Don't judge me. You can't walk past that statue and resist the urge to jump on it. By the time we finished walking around the garden, it had started to rain, so we sat down for some tasty dinner and beers and then decided to call it an early night at home. The next morning I bid Kristin farewell and hopped the train back to Baltimore.

And for the record, I didn't see a single hobo at any of the train stations.

Tuesday, September 09, 2008

My Hooptie.

Once again I'm venturing out of my usual territory, but that's a good thing because I get to come see places I haven't seen before. I was in Washington DC today and was planning on riding my bike on the Mount Vernon Trail, but it rained. Bummer. So then I decided I'd better at least get some work done. While I was sitting there, my pal Susan near Baltimore called and said they were going to cook-out and drink beer all afternoon. So I hightailed it out of DC to come have some fun. Susan has four kids, so there's lots of neat toys around. This thing was the first to catch my eye when I got here:

Yes. Anywho, that's all I really have for now. Don't worry. There's guaranteed to be some incredible stories in the next few weeks, including but not limited to:
  • A trip up to Boston.
  • Another night at Susan's house.
  • A few days with my nemesis, Chris.
  • A trip to Vegas.
  • A Phil Lesh & Friends show.
  • A Galactic show.
  • Quite possibly a Widespread Panic show.
Sweet. Alright. I gotta get some rest. I've got a lot goin' on soon!

Tuesday, September 02, 2008


Why haven't I posted in well over a month? I've been busy, alright? In fact, I'm still busy, so all you're getting is a summary. But don't worry. I'll make up for the lack of stories with a couple pictures.

I started the month of August with a women's mountain bike camp down in Dallas. It pretty much went like this: ride, eat, drink beer, sleep a little, repeat. We also sprinkled in some intense ping pong, launching cakes off teeter-totters, and a whirling dervish:

Then it was on up to Wisconsin for our annual sales meeting/dealer show. If you weren't there, it's tough to explain. If you were there, then I don't need to explain. In any case, it sure was good to see Matt:

And TJ and Ken:

And everyone else. Except the Beavers. Has anyone seen the Beavers?

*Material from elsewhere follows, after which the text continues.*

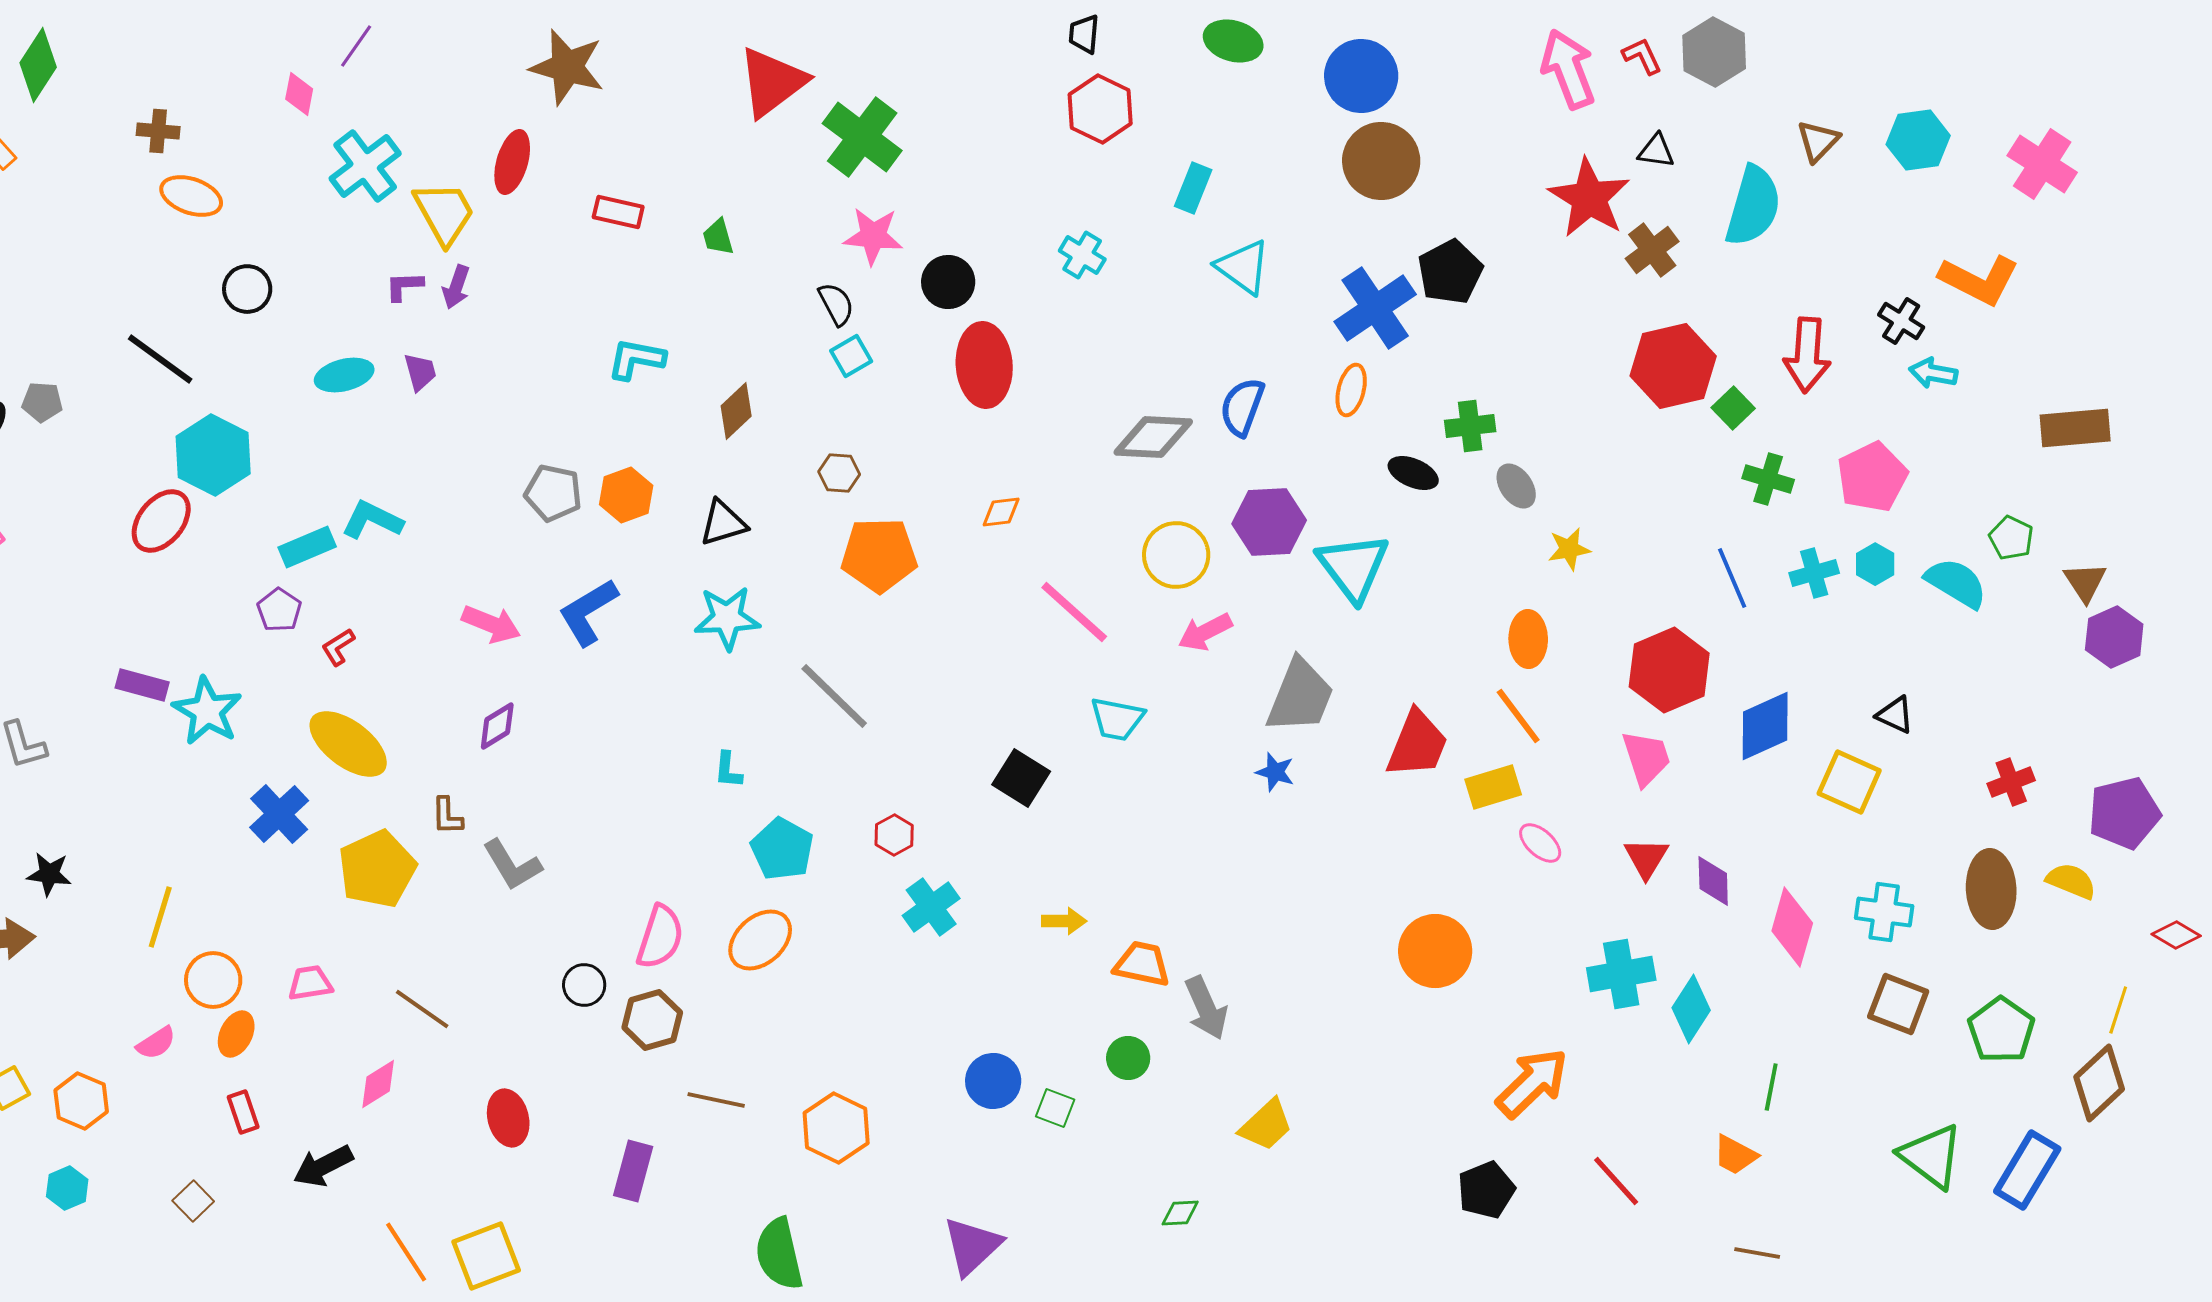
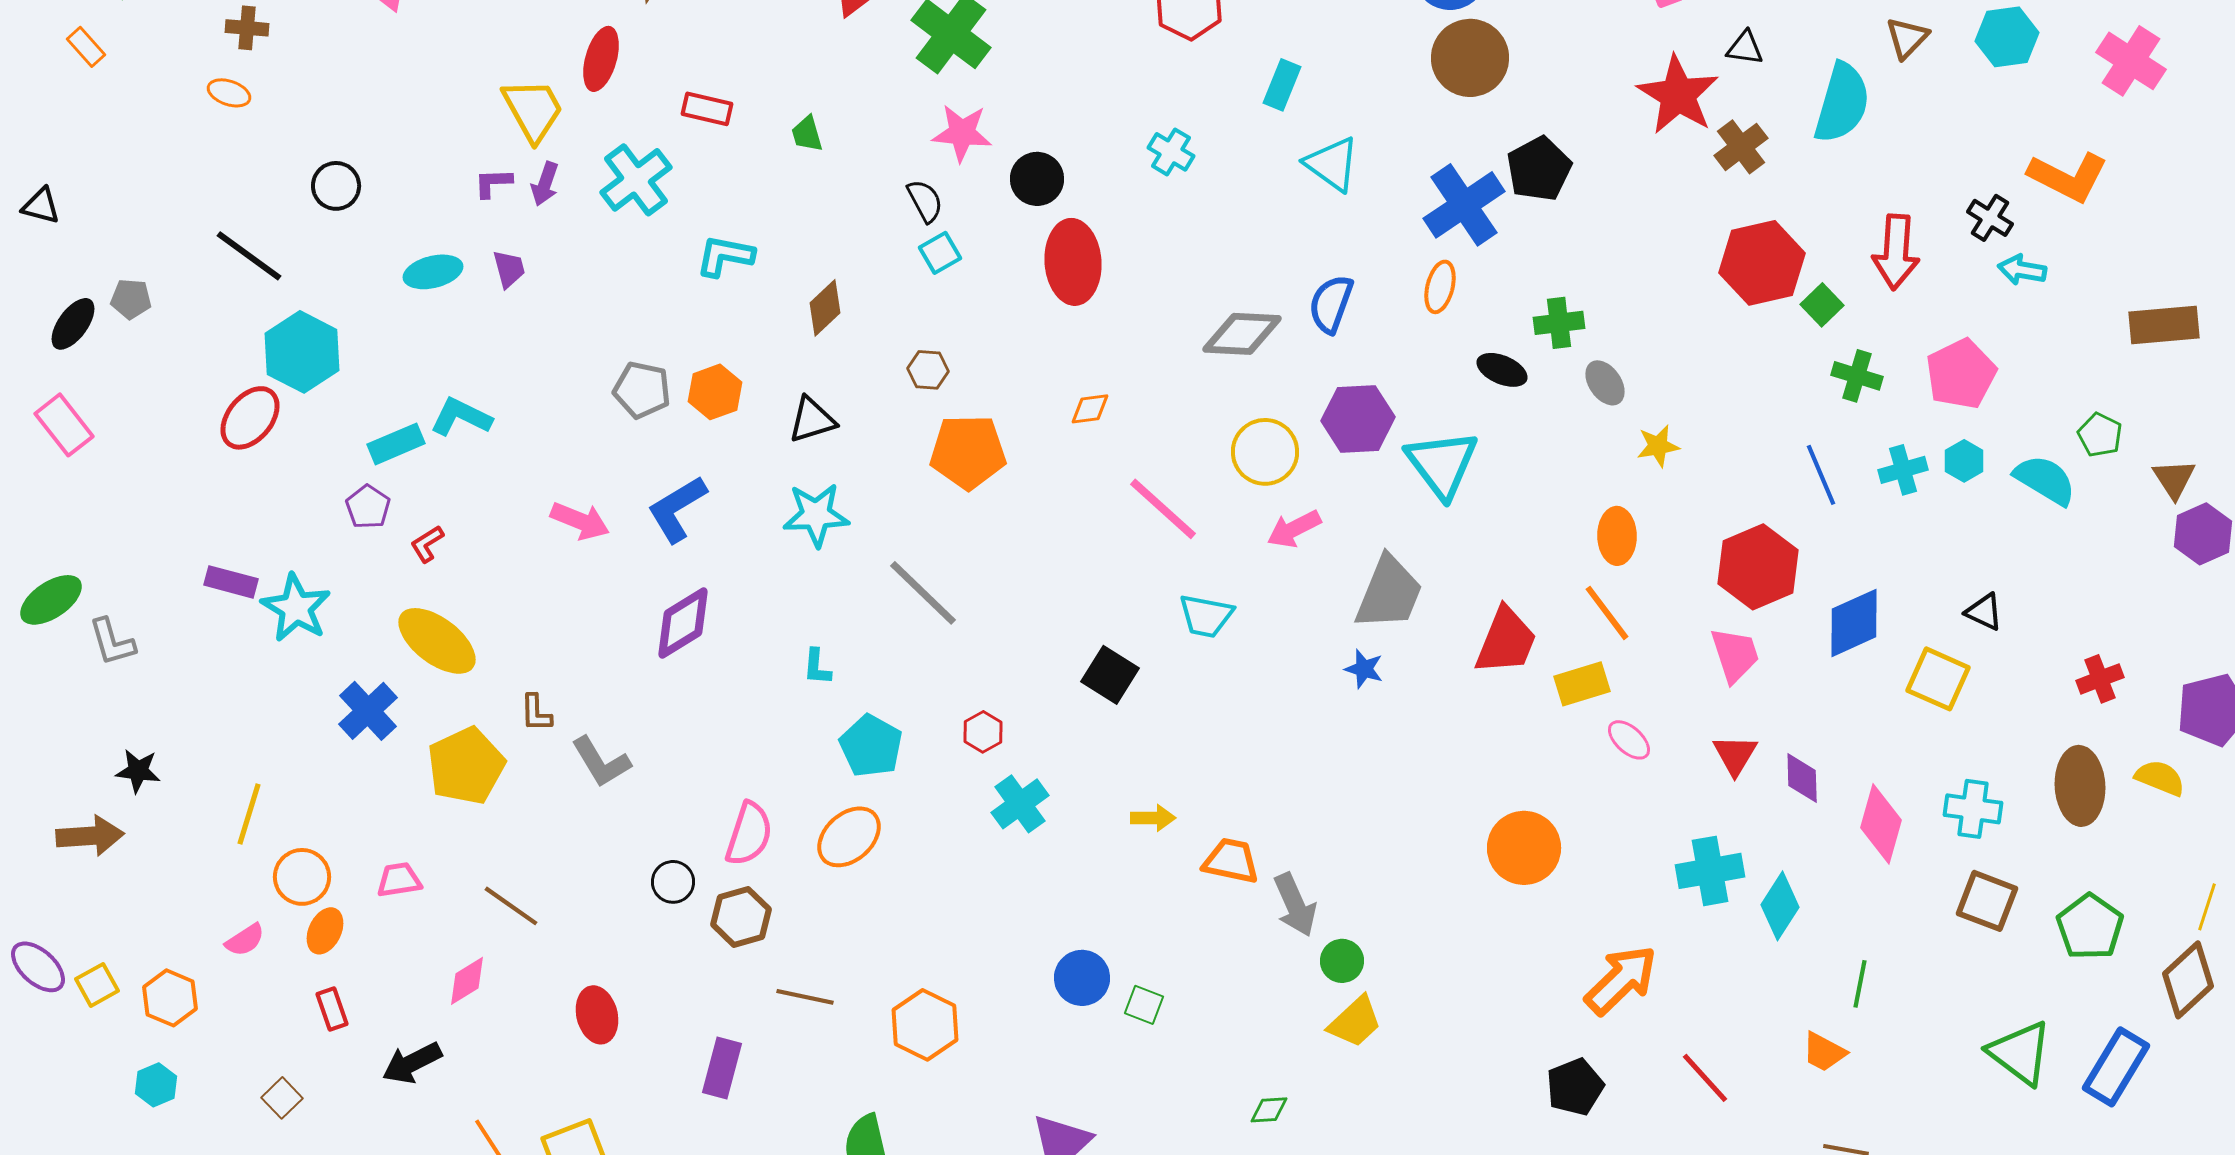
cyan cross: (365, 166) -> (636, 180), moved
orange ellipse: (191, 196) -> (229, 93), moved, size x0.7
purple diamond: (497, 726) -> (683, 623), moved, size x1.5
green circle: (1128, 1058) -> (1342, 961), moved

I ended August with a bang at the family reunion in Branson. All I'm gonna say is this: I don't think our family is going to be invited back to that resort.

Cute Leetle Seester:

Livin' the High Life:

Out of control:

Cousin ... OWNED:

As much fun as all that was, it's good to be at home for a couple days. Even though my to-do list is seven miles long, I'm still making sure to get some quality time with some quality people:

Before I go, one last item. I received a comment on my last post from the infamous Melissa in Asheville requesting that I post this video of Becky having an intimate moment with Melissa's dog Dino. Since Melissa was such a gracious hostess while I was in Asheville, I feel obliged to go ahead and put it up. It's probably only funny if you know Becky, but then again, somebody getting humped by a huge dog is usually worth at least a chuckle. Make sure you can hear the sound:

And ... I'm out. I promise, better stories soon.